A number of OTC products contain compounds (such as zinc, lysine, benzylkonium chloride and tannic acid) that, while not tested and proven so extensively in scientific studies, have some evidence and a history that suggests that they are useful in managing cold sores.
Presumably these products work by way of having an inhibitory effect on the herpes virus, which in turn, helps to limit sore formation. However, for some of these treatment approaches their precise mechanism is still up to debate. In some cases, the concept for the product seems to be derived from known home remedy cures.
» Topical zinc compounds.
Research suggests that topical medications (ointments, creams) that contain zinc compounds (zinc oxide, zinc sulfate) may help to speed up the time it takes for cold sores to heal.
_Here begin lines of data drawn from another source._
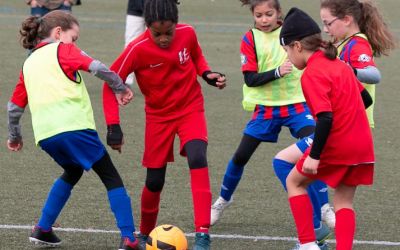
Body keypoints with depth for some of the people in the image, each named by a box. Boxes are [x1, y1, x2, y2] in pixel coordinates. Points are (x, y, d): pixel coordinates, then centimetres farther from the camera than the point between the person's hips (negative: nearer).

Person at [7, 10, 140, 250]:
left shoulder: (29, 63, 24)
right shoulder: (62, 50, 7)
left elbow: (14, 106, 27)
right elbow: (96, 67, -9)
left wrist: (15, 136, 41)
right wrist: (120, 87, 2)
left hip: (44, 134, 6)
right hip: (73, 125, -6)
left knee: (72, 172, 32)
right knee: (111, 177, 3)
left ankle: (43, 229, 28)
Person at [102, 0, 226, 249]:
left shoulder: (187, 34, -15)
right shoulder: (138, 49, -24)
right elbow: (111, 83, -15)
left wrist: (208, 74, -10)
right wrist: (114, 127, -19)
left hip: (191, 109, 0)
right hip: (159, 116, 0)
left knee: (198, 160, -25)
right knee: (155, 181, 4)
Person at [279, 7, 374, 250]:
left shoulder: (312, 75, -15)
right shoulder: (339, 64, 11)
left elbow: (325, 118, -24)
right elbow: (366, 99, 18)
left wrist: (314, 156, -21)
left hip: (336, 145, -7)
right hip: (362, 145, 7)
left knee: (295, 182, 13)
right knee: (344, 201, 12)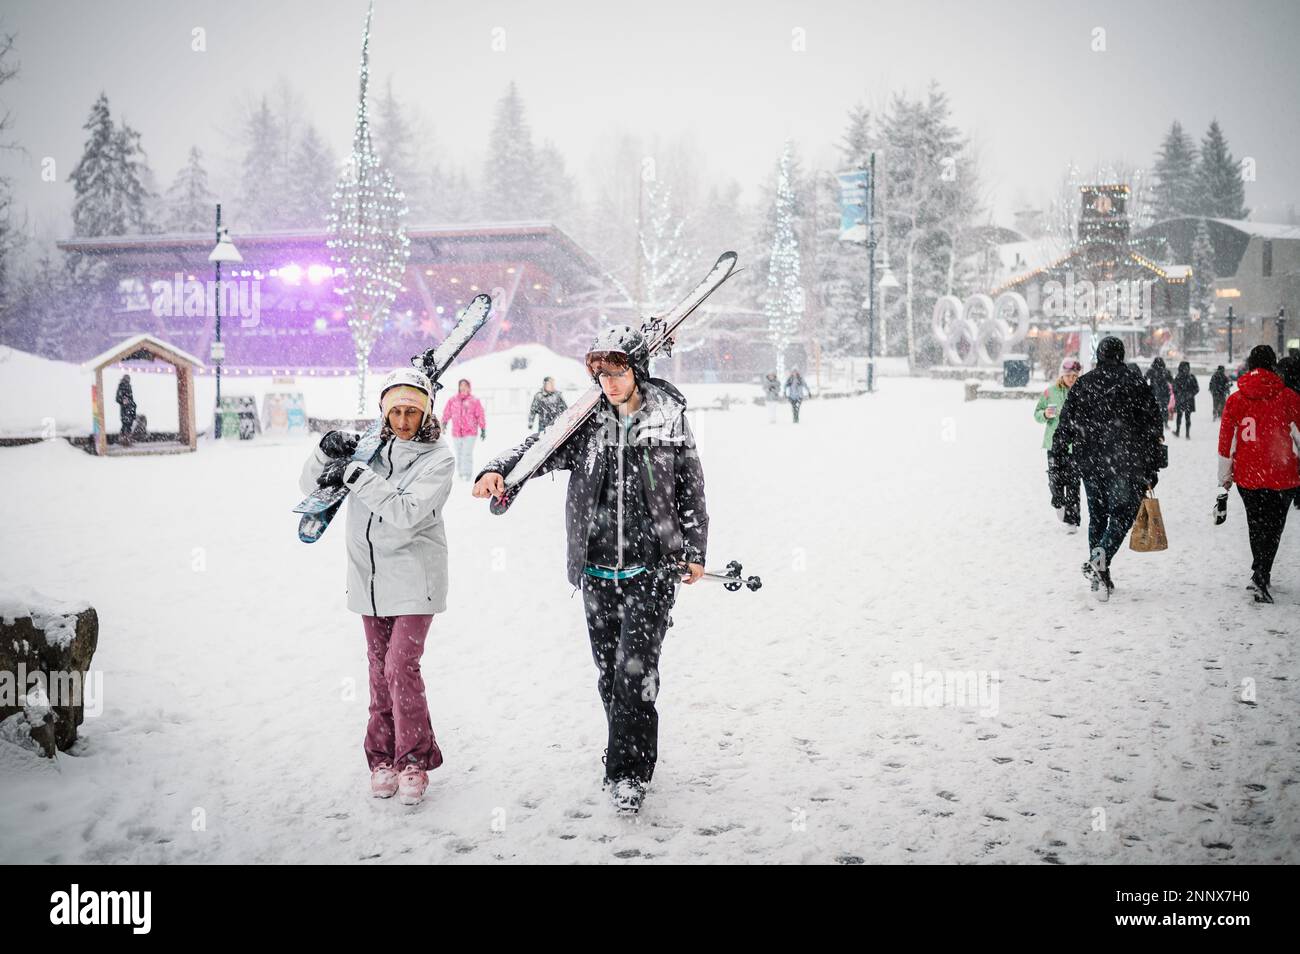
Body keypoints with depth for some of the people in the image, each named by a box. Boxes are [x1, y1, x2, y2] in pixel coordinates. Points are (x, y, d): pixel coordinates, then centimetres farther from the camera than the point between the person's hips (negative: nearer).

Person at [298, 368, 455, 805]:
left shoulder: (438, 457, -8)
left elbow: (407, 514, -22)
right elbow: (311, 486, 7)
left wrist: (357, 476, -25)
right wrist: (326, 453, -13)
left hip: (413, 578, -4)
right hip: (369, 576, 4)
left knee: (401, 666, -11)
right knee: (380, 669, 10)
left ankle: (414, 761, 2)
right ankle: (383, 757, 20)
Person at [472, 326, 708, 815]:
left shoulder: (669, 421, -1)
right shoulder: (587, 422, 3)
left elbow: (691, 490, 7)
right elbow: (542, 446, -8)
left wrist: (694, 551, 7)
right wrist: (498, 469, -28)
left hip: (651, 567, -3)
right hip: (597, 570, 3)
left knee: (636, 668, -11)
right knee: (608, 670, 11)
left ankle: (628, 773, -3)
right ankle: (626, 753, 29)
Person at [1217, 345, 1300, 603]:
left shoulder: (1235, 399, 0)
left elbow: (1225, 439, 3)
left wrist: (1225, 475, 13)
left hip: (1247, 475, 2)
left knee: (1256, 525, 19)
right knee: (1273, 527, 5)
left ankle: (1260, 574, 32)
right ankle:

Especially in those cases where the treatment was begun promptly upon the first signs of a developing outbreak.
A zinc oxide / glycine cream was found to shorted the average healing time from 6.5 to 5.0 days. 50% of a treatment group applying 1% zinc sulfate gel to their sores were symptom free at 5 days, as compared to 35% of the placebo group were. (cited from Opstelten 2008)
» Products that contain benzylkonium chloride.
Research suggests that the compound benzylkonium chloride (a disinfectant and antiseptic) is effective in inactivating the herpes virus (presumably by way of disrupting the virus's envelope). Some cold sore medications include this compound as their primary active ingredient.
» Topical products that contain lysine.
Research has suggested that taking lysine as an oral supplement can be effecting in helping to prevent fever blister outbreaks. In a similar vein, research may suggest that lysine incorporated in the formulation of topical creams may have some benefit too.
» Antibacterial medications.
The herpes virus is just that, a virus, not a bacterium. This means that those compounds that kill bacteria (antibacterial agents) won't have the same killing effect on virus particles. (Because they're different types of 'life' forms.) However, antibacterial products can be useful fever blister treatments, once they have formed.
They do this by way of helping to prevent a secondary bacterial infection in the sore. As a result, it is more likely to heal promptly and uneventfully.
» Medications that moisturize fever blister scabs.
Moisturizers, protectants and lip balms can be useful in treating cold sore lesions once they have scabbed over. These products help to the soften scabs so they are less likely to crack and bleed. Look for ingredients such as: allantoin, calamine, cocoa butter, and petrolatum (petroleum jelly).
» Medications that provide sun screen protection.
Exposure to the ultraviolet light (a component of daylight and the lighting used in tanning beds) is known to trigger cold sore outbreaks.
For this reason, you'll find that many lip balm medications contain zinc oxide (or other blocking agents) that can provide sun-screen protection. In general, it's best to choose a product that has a SPF value of 15 or greater. (Rooney 1991)
Some brand names associated with products that provide lip sun-screen protection are: Ambesol®, Blistex®, ChapStick®, Herpecin-L®, Neosporin®.
! Use precaution when applying anything to a cold sore, the herpes virus is contagious.
It's important to keep in mind that all stages of cold sore formation should be considered to be contagious. To help from spreading the herpes virus to others, or even other parts of your own body, after applying any medication or treatment you should always wash your hands.